The second hypothesis is that the lateral position of the humerus decreases the risk of impingement with the inferior and posterior part of the scapula. Glenoid notching was absent in the group of 16 reverse Arrow and accounted for 28 % in the group of Delta III prosthesis. Frankle et al. in 2005 reported no medial encroachment or progressive erosion of the glenoid; seven patients (12 %) required revision for glenoid loosening at a mean postoperative follow-up of 21.4 months. The Author found no osseous in-growth into the baseplate, and the failure appeared to be due to metal fatigue of the screws. Similarly, Boileau proposed a bony increased offset reverse shoulder arthroplasty (BIO-RSA) as a biologic solution to avoid scapular notching prosthetic instability and to improve shoulder rotation [31].
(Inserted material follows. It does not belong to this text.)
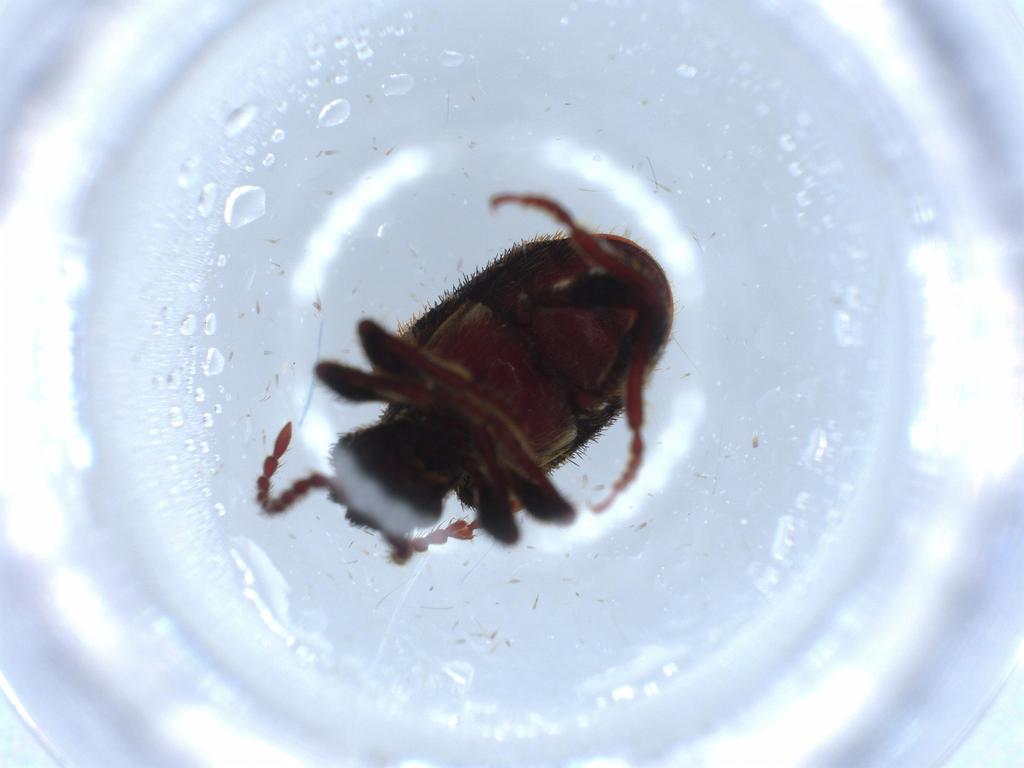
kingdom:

The complication rate in the current study (26.6 %, 8/30) was lower than in other series (range 13.3–52 %) [810, 30, 32]. As for the technical details, the deltopectoral approach facilitates the extraction of both humeral stem and cement, thus preventing the fracture of the diaphysis. A thin stem can be cemented directly into the mantle without the risk of fracture of the humerus during extraction of the cement. Autogenic bone graft from the iliac crest was our choice in metaphyseal bone loss although a humeral spacer can be an excellent alternative. In revision surgery of hemiarthroplasty for complex fracture, the metaphyseal allograft for the reconstruction of the proximal part of the humerus always disappeared before 2-year follow-up. The goal during this revision is to improve the strength of the deltoid and his power of coaptation of the joint to avoid dislocation of the shoulder and to recover active anterior elevation and external rotation for the quality of daily activity. A less medialized reverse prosthesis is more adapted in revision cases to reduce the rate of complication and particularly the potential instability. However, the concave shape of the baseplate should ensure a primary press fit fixation to resist the shearing forces. A central glenoid defect can be overcome by cancellous bone grafting, and the cortico-cancellous bone grafting is useful to bring a primary press fit of the baseplate during the reconstruction of anterior or posterior wall of the glenoid. The procedure is contraindicated in cases of extensive loss of the glenoid bone, chronic and/or highly virulent infections, and deltoid palsy.

The present study had several limitations. The size of the two groups of prosthesis is too small to advocate significant functional differences. The complication rate is also increased by the use of first-generation Reverse Arrow between 2003 and 2005 with mechanical failure between glenosphere and metal baseplate.

Conclusions

The present study shows that the reverse total shoulder arthroplasty prosthesis represents an available option in difficult cases of failure of hemiarthroplasty or total shoulder arthroplasty when the rotator cuff is irreparable and the glenoid bone stock is sufficient. Patients are satisfied in terms of pain relief, gain in active elevation is significant, but there is no or moderate gain in ER1.

The success of this salvage procedure depends on an appropriate exposure, quality of the fixation of the glenoid component and the reproduction of the optimal tension of the deltoid muscle.